Jiang Nan, Xiong Xing, Chen Xue, Feng Mengmeng, Guo Yan, Hu Chunhong
Department of Radiology, The First Affiliated Hospital of Soochow University, Suzhou, China.
Department of Radiology, The Affiliated Suzhou Hospital of Nanjing Medical University, Suzhou Municipal Hospital, Suzhou, China.
Transl Cancer Res. 2025 May 30;14(5):3057-3068. doi: 10.21037/tcr-2024-2304. Epub 2025 May 26.
Cervical cancer (CC) is one of the most common gynecological malignancies. Previous studies have shown that the prognosis of CC is affected by many factors. Our study aimed to identify key prognostic factors and use machine learning and deep learning algorithms to construct models to predict the overall survival (OS) of CC patients.
Data of CC patients collected between 2007 and 2016 were collected from the Surveillance, Epidemiology, and End Results (SEER) database, and were randomly divided into the training set (1,743 patients) and test set (747 patients). Moreover, in order to enhance the practical application of the model, we conducted an X-tile analysis to categorize the patients into three distinct strata based on their age and tumor size. Least absolute shrinkage and selection operator (LASSO) and multivariate Cox regression were performed to identify the independent prognostic factors for OS, which were further used to construct CoxBoost, RandomForest, SuperPC XGBoost, and DeepSurv survival models to predict 1-, 3-, and 5-year OS.

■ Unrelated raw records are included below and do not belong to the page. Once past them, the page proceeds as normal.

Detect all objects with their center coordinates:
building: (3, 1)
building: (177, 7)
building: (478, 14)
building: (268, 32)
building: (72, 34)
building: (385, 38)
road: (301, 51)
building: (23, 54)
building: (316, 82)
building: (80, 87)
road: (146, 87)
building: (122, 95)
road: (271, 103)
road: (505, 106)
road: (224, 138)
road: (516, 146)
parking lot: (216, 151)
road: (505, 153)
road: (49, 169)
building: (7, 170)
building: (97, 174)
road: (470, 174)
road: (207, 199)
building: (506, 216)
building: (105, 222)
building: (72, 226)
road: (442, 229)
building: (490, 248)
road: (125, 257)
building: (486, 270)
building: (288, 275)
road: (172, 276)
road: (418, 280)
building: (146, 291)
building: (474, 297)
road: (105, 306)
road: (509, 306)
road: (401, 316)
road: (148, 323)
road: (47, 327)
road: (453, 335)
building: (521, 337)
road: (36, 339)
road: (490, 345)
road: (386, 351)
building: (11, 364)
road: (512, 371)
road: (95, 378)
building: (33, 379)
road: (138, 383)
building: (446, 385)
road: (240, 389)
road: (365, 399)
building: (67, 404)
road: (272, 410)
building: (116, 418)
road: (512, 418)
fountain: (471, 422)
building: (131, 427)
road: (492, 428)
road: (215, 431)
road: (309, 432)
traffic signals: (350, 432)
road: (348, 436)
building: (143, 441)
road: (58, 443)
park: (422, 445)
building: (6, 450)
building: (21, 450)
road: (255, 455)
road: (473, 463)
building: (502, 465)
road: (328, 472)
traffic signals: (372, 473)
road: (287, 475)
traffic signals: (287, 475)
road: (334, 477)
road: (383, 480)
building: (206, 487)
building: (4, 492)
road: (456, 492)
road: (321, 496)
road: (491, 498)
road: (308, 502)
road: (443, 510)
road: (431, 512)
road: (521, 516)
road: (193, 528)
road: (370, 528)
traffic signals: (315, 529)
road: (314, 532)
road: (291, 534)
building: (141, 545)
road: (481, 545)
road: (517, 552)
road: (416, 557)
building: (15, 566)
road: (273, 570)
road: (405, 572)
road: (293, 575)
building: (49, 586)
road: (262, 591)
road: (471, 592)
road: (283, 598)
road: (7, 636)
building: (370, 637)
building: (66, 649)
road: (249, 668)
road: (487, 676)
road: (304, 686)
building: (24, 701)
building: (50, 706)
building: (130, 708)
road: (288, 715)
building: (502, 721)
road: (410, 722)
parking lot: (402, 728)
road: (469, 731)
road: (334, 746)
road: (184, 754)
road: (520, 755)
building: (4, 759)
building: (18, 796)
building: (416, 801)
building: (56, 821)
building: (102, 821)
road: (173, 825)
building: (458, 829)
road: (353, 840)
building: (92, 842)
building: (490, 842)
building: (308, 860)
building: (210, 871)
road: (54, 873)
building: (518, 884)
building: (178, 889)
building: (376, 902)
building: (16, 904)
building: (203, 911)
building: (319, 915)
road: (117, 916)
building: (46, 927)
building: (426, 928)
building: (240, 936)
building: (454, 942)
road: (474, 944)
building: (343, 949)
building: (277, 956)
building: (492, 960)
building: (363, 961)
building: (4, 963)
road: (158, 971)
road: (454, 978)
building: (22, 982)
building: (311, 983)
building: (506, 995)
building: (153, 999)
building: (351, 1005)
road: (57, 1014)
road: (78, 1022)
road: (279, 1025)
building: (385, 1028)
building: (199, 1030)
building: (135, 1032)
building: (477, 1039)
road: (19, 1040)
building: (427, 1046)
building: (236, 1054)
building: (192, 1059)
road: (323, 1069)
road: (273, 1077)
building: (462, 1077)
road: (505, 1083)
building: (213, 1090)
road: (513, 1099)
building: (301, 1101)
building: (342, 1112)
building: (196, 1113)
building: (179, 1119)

The parameters, including age, marital status, grade, tumor size, surgery, radiation, race, the American Joint Committee on Cancer (AJCC)_stage, AJCC_T, and AJCC_M, were associated with survival and were further incorporated into the five models. The concordance index (C-index) value was 0.858, 0.848, 0.849, 0.840, and 0.869, respectively, and the receiver operating characteristic (ROC) curves showed exceptional predictive performance. Among the five models, DeepSurv was the model with best performance. The ROC curve validated the area under the curve (AUC) values for 1-year OS, 3-year OS, and 5-year OS, which were 0.936, 0.915, and 0.900, respectively.
The prognostic model conducted by DeepSurv algorithm and the independent prognostic factors can potentially be applied in making personalized treatment plans and evaluating the prognosis of CC patients.
宫颈癌(CC)是最常见的妇科恶性肿瘤之一。既往研究表明,CC的预后受多种因素影响。我们的研究旨在确定关键预后因素,并使用机器学习和深度学习算法构建模型来预测CC患者的总生存期(OS)。
收集2007年至2016年期间从监测、流行病学和最终结果(SEER)数据库中获取的CC患者数据,并随机分为训练集(1743例患者)和测试集(747例患者)。此外,为了增强模型的实际应用,我们进行了X-tile分析,根据患者的年龄和肿瘤大小将其分为三个不同的分层。采用最小绝对收缩和选择算子(LASSO)及多变量Cox回归来确定OS的独立预后因素,并进一步用于构建CoxBoost、随机森林、SuperPC XGBoost和DeepSurv生存模型,以预测1年、3年和5年OS。
包括年龄、婚姻状况、分级、肿瘤大小、手术、放疗、种族、美国癌症联合委员会(AJCC)分期、AJCC_T和AJCC_M等参数与生存相关,并进一步纳入五个模型。一致性指数(C-index)值分别为0.858、0.848、0.849、0.840和0.869,受试者工作特征(ROC)曲线显示出卓越的预测性能。在这五个模型中,DeepSurv是性能最佳的模型。ROC曲线验证了1年OS、3年OS和5年OS的曲线下面积(AUC)值,分别为0.936、0.915和0.900。
由DeepSurv算法得出的预后模型及独立预后因素可能有助于制定个性化治疗方案并评估CC患者的预后。